- TRECHO PARA LEITURA -
* * * * * * *

Os monstros na infância – sobre os medos

Os monstros na infância – sobre os medos

O mundo infantil é povoado por monstros. Monstros grandes, fortes, ferozes horripilantes, estranhos, de muitas cabeças, olhos, pele escamosa, que vomitam fogo, que rugem… basta observarmos as histórias e contos infantis, os filmes, os brinquedos, as brincadeiras, as cantigas de ninar, os desenhos animados e encontraremos essas criaturas e suas monstruosidades.

 

Os monstros assustam e fascinam as crianças. Ora os pequenos brincam de serem monstros, de enfrentá-los, ora fogem desses, se assustam, ora querem saber mais sobre os seus poderes e suas estranhezas. Quem nunca viu a cena de uma criança pedir para repetir inúmeras vezes aquela parte da história em que há uma bruxa malvada ou um monstro destruidor?

 

Essas criaturas estranhas, feias, fortes, ferozes são habitantes do mundo interno e dão mostras de que material e conteúdo compõem a vida infantil. Os monstros representam aquelas partes e forças secretas, ocultas e selvagens que estão em todos nós, que despertam medo, estranhamentos, angústia, dor. Esses afetos podem ser vividos pelos pequenos como grandes e temíveis monstros.

 

E por que as crianças se fascinam e recorrem tanto aos monstros?

 

Ao escutar histórias assustadoras ou ao brincar de faz-de-conta de monstro, as crianças estão aprendendo a lidar, a conhecer e enfrentar os seus medos, angústias, ira. Ao experimentar a sensação de medo, nas histórias infantis, nos filmes, por vezes a criança antecipa o alívio que irá sentir no final da história, porque sabe que tudo acaba bem. Esta é uma forma de lidar com seus sentimentos e buscar força e coragem para enfrentá-los. Ao escutar histórias com monstros e que provocam o medo, a criança estabelece uma relação entre ela e o personagem, concebe estratégias de como lidar e buscar formas de superá-los.

 

É importante para a criança brincar de monstro, bruxa, expressar sua agressividade através do brincar, pois ajuda, de forma ativa, a simbolizar e elaborar experiências, sentimentos e não os colocar em ato, como machucar outra criança, agredir.

 

As crianças também podem recorrer aos monstros quando se sentem e se veem desamparadas, inseguras, como na hora do sono, frente a situações novas, etc. As cantigas de ninar com seus monstros (boi da cara preta, a cuca, bicho papão) soam mais como assustadoras do que relaxantes, mas justamente esses monstros como nos fala Mario Corso*, ajudam a catalisar a angústia difusa da criança, permitindo a transição da vigília para o sono. Pode soar estranho, mas é melhor sentir medo de alguma coisa específica, que tem cara, forma e nome, do que a angústia. O medo de alguma coisa pode-se controlar, ficar longe, evitar, mas a angústia não tem forma, ela inunda o psiquismo e provoca um grande mal-estar. Se o monstro está dentro do armário, ou em baixo da cama, ou nas cantigas de ninar, o medo de ficar longe da mãe ao dormir e, consequentemente, perto de suas fantasias, pode agora ter nome, cara, forma e, paradoxalmente, nesse momento o monstro ajuda a criança a se acalmar para dormir.

* * * * * * *

Itens armazenados do conjunto de dados
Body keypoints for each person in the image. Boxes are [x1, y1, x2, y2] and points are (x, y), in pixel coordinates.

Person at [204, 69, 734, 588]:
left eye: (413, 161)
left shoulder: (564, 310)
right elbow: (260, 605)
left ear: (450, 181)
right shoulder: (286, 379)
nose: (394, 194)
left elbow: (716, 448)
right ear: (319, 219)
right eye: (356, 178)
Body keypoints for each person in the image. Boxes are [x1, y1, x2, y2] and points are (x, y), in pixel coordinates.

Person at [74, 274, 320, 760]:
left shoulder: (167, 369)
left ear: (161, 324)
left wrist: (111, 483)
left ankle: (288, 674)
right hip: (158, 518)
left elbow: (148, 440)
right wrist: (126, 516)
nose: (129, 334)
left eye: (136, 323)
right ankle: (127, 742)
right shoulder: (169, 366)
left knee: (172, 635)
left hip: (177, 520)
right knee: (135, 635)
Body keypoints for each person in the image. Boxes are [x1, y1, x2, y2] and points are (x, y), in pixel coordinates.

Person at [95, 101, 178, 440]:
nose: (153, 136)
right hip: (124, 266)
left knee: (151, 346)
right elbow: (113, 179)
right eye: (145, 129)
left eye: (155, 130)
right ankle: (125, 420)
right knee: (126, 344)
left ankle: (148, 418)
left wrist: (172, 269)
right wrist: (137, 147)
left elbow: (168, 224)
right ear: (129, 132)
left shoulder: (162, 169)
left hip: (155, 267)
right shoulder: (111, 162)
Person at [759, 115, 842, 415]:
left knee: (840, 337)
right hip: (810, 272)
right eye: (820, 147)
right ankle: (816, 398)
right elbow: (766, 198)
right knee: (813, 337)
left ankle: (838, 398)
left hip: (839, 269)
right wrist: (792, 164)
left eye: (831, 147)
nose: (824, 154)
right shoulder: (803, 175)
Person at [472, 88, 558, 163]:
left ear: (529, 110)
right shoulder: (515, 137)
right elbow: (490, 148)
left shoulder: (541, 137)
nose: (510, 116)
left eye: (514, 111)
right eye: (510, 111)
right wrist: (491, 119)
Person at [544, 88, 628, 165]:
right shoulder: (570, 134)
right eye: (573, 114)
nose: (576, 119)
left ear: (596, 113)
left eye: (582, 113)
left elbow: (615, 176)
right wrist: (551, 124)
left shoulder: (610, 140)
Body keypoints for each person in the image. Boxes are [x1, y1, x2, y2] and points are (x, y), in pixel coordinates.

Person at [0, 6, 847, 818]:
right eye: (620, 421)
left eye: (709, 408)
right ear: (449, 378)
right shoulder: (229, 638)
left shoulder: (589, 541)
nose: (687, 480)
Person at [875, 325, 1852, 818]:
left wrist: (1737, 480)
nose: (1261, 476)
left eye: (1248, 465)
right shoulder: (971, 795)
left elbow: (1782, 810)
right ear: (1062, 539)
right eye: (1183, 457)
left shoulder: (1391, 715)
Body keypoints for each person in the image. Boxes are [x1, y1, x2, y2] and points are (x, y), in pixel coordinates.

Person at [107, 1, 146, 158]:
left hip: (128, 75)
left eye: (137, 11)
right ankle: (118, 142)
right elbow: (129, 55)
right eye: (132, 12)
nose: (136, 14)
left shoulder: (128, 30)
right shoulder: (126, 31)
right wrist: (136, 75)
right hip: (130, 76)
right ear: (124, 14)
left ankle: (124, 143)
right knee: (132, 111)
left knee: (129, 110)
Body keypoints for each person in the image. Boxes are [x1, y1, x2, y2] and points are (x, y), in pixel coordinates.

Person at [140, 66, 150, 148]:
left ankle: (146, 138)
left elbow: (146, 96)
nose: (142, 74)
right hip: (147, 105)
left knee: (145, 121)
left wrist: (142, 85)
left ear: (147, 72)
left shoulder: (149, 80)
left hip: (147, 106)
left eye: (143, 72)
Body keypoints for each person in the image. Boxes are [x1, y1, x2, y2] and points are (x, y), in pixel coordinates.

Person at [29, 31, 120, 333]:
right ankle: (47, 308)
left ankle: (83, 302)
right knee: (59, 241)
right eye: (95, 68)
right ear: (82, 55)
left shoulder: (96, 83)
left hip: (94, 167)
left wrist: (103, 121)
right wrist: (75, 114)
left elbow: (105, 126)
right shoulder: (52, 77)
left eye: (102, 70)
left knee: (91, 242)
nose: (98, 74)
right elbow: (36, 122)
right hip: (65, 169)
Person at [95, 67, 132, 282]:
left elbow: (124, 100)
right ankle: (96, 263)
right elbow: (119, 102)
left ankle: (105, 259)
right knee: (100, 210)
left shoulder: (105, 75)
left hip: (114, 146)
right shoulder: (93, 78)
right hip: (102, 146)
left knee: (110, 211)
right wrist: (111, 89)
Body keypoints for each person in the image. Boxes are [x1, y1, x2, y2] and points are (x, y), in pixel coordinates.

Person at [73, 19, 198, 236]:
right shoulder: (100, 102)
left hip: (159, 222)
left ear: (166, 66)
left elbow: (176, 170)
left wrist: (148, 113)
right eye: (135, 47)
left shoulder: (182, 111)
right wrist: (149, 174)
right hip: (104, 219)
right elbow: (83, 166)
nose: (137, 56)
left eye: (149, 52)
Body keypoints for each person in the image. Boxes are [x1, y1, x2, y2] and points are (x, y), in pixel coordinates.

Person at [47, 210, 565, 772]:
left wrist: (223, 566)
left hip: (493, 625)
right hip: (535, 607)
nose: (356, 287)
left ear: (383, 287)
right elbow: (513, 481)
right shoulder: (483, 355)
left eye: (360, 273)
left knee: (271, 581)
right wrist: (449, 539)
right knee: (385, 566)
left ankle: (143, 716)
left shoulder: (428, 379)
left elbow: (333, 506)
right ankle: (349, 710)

* * * * * * *

- TAREFA A -
Quais monstros das cantigas de ninar o trecho sobre os monstros na infância cita como exemplos?
- TAREFA B -
Segundo o trecho sobre os monstros na infância, por que é melhor sentir medo de alguma coisa específica do que angústia? Responda em até três frases.

- RESULTADO A -
O boi da cara preta, a cuca e o bicho papão.

- RESULTADO B -
O medo de alguma coisa pode ser controlado: é possível ficar longe dela ou evitá-la. Já a angústia não tem forma, inunda o psiquismo e provoca um grande mal-estar.